[PROBLEM DETAILS]:
Please format the listing as a numbered list, starting at its very beginning and ending at the line that contains "Miele’s new parking", with both ends included. Skip any blank lines and leave the pictures out of the answer.

[GIVEN ENTRIES]:
━━━━
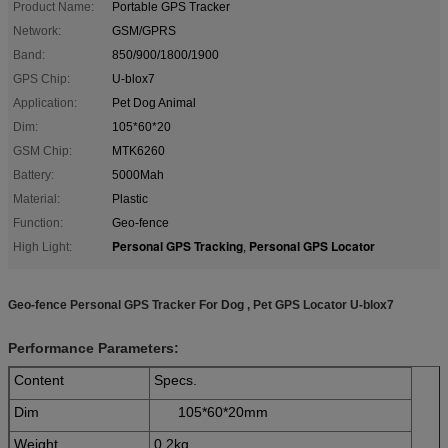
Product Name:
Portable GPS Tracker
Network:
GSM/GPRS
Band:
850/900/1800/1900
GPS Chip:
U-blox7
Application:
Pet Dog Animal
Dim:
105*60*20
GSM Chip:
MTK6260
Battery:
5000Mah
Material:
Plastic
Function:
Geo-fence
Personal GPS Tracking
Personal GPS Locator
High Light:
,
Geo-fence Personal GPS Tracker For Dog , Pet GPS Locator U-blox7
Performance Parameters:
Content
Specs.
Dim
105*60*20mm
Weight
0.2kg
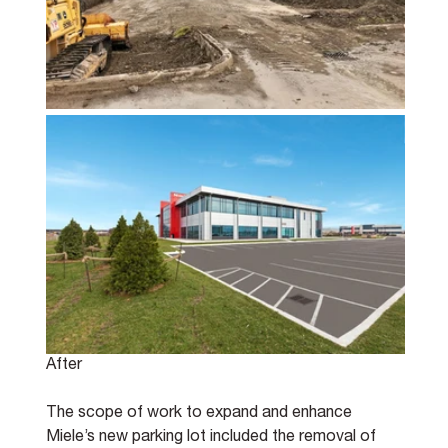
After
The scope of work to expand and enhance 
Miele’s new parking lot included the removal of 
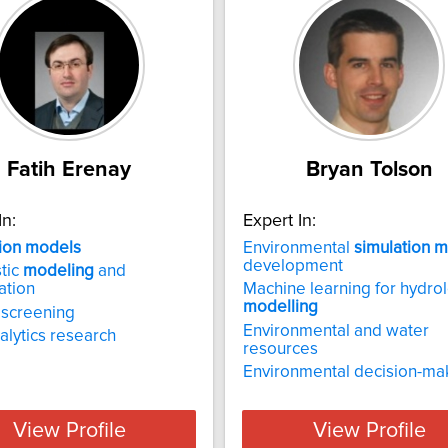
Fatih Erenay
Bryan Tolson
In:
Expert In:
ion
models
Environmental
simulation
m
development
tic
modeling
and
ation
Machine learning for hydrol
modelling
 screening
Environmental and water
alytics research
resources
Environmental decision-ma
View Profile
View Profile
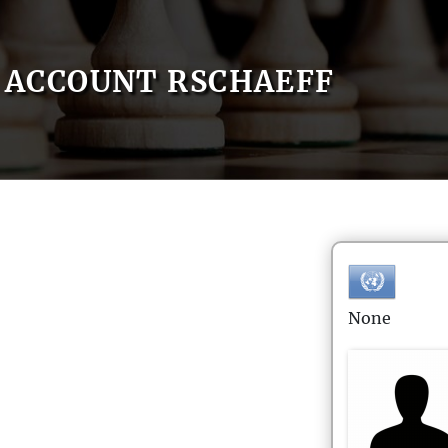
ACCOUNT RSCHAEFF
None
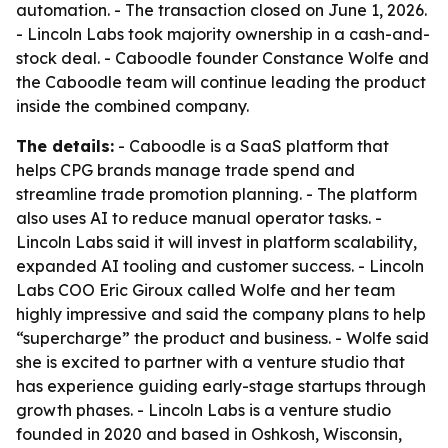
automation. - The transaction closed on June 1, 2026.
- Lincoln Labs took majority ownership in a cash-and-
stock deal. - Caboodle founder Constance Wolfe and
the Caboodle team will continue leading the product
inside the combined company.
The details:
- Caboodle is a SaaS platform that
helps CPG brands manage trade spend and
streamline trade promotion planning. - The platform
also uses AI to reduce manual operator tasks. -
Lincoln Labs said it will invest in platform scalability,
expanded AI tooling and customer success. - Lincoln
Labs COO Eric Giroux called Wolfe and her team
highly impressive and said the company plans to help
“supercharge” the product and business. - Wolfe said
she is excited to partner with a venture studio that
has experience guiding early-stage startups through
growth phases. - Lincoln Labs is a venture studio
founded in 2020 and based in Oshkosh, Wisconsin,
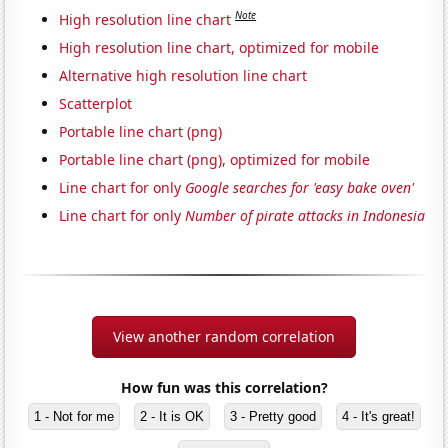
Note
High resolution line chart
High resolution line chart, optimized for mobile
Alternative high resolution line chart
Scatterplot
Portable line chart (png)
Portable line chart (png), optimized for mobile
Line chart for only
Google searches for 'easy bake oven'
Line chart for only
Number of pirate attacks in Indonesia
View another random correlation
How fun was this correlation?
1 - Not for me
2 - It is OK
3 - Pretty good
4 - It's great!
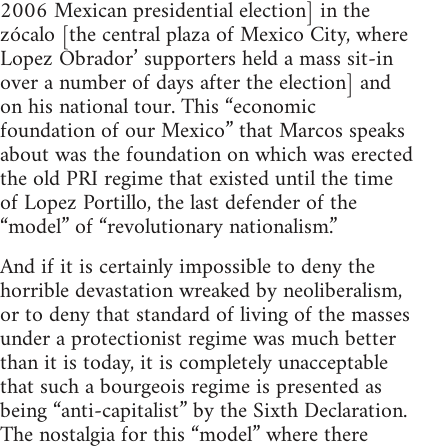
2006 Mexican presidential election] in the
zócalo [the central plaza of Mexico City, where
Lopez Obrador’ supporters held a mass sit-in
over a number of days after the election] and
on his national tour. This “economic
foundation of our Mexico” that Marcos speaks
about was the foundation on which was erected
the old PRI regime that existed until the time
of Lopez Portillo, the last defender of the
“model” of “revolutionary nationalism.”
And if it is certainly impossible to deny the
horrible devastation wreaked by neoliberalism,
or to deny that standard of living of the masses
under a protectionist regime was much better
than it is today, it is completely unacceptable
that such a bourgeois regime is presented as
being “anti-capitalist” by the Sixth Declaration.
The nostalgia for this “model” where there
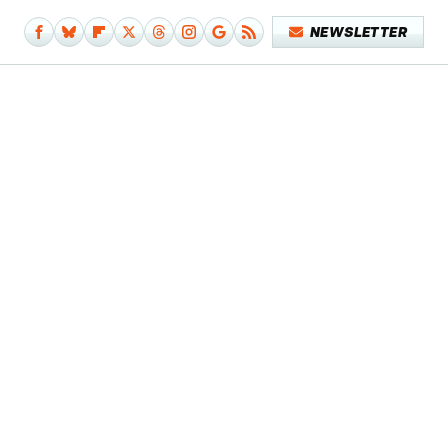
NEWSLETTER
━━━━
[TASK RESULT]:
1. Product Name:
2. Portable GPS Tracker
3. Network:
4. GSM/GPRS
5. Band:
6. 850/900/1800/1900
7. GPS Chip:
8. U-blox7
9. Application:
10. Pet Dog Animal
11. Dim:
12. 105*60*20
13. GSM Chip:
14. MTK6260
15. Battery:
16. 5000Mah
17. Material:
18. Plastic
19. Function:
20. Geo-fence
21. Personal GPS Tracking
22. Personal GPS Locator
23. High Light:
24. ,
25. Geo-fence Personal GPS Tracker For Dog , Pet GPS Locator U-blox7
26. Performance Parameters:
27. Content
28. Specs.
29. Dim
30. 105*60*20mm
31. Weight
32. 0.2kg
33. After
34. The scope of work to expand and enhance 
35. Miele’s new parking lot included the removal of 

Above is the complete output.